Hebrew/Arabic pronunciation and transliteration conventions:
'H - ('het) a sound made deep in the throat. To Western ears it may sound like the "ch" in loch. In Arabic there are several letters that have similar sounds. Examples: 'hanukah, 'hamas, 'haredi. Formerly, this sound was often represented by ch, especially in German transliterations of Hebrew. Thus, 'hanukah is often rendered as Chanuka for example.
ch - (chaf) a sound like "ch" in loch or the Russian Kh as in Khruschev or German Ach, made by putting the tongue against the roof of the mouth. In Hebrew, a chaf can never occur at the beginning of a word. At the beginning of a word, it has a dot in it and is pronounced "Kaf."
u - usually between oo as in spoon and u as in put.
a- sounded like a in arm
ah- used to represent an a sound made by the letter hey at the end of a word. It is the same sound as a. Haganah and Hagana are alternative acceptable transliterations.
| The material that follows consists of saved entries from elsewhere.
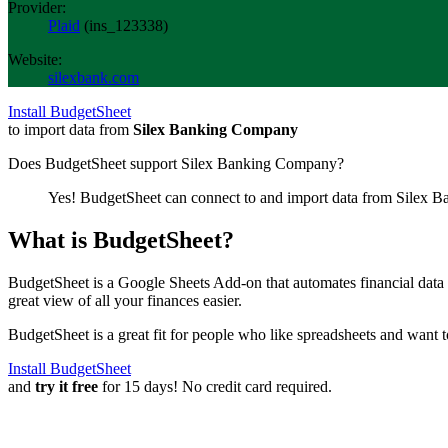
Provider:
Plaid
(
ins_123338
)
Website:
silexbank.com
Install BudgetSheet
to import data from
Silex Banking Company
Does BudgetSheet support
Silex Banking Company
?
Yes! BudgetSheet can connect to and import data from
Silex B
What is BudgetSheet?
BudgetSheet is a Google Sheets Add-on that automates financial data i
great view of all your finances easier.
BudgetSheet is a great fit for people who like spreadsheets and want 
Install BudgetSheet
and
try it free
for 15 days! No credit card required.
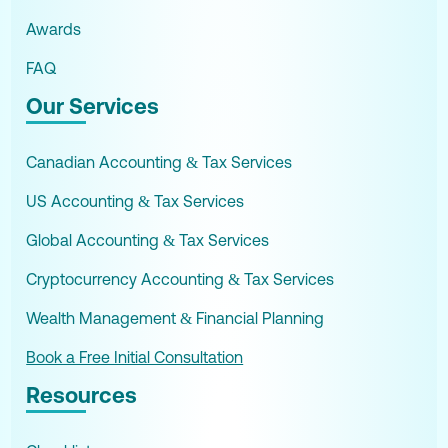
Awards
FAQ
Our Services
Canadian Accounting & Tax Services
US Accounting & Tax Services
Global Accounting & Tax Services
Cryptocurrency Accounting & Tax Services
Wealth Management & Financial Planning
Book a Free Initial Consultation
Resources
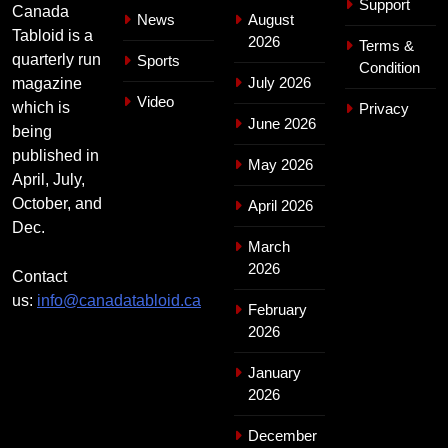
Support
Canada
News
August
Tabloid is a
2026
Terms &
quarterly run
Sports
Condition
July 2026
magazine
Video
which is
Privacy
June 2026
being
published in
May 2026
April, July,
October, and
April 2026
Dec.
March
2026
Contact
us:
info@canadatabloid.ca
February
2026
January
2026
December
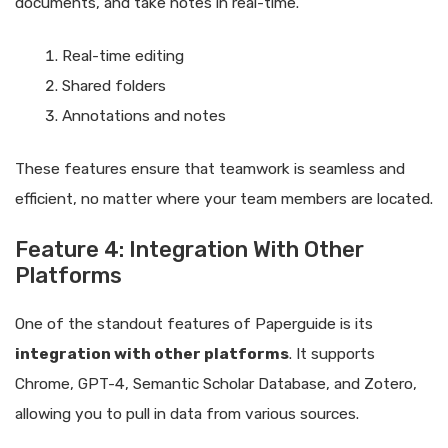
documents, and take notes in real-time.
Real-time editing
Shared folders
Annotations and notes
These features ensure that teamwork is seamless and
efficient, no matter where your team members are located.
Feature 4: Integration With Other
Platforms
One of the standout features of Paperguide is its
integration with other platforms
. It supports
Chrome, GPT-4, Semantic Scholar Database, and Zotero,
allowing you to pull in data from various sources.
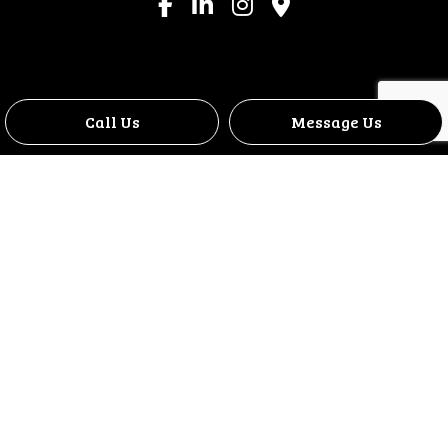
Call Us
Message Us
'a-notation used for Hebrew and Arabic ayin, a guttural ah sound.
o - close to the French o as in homme.
th - (taf without a dot) - Th was formerly used to transliterate the Hebrew taf sound for taf without a dot. However in modern Hebrew there is no detectable difference in standard pronunciation of taf with or without a dot, and therefore Histadruth and Histadrut, Rehovoth and Rehovot are all acceptable.
q- (quf) - In transliteration of Hebrew and Arabic, it is best to consistently use the letter q for the quf, to avoid confusion with similar sounding words that might be spelled with a kaf, which should be transliterated as K. Thus, Hatiqva is preferable to Hatikva for example.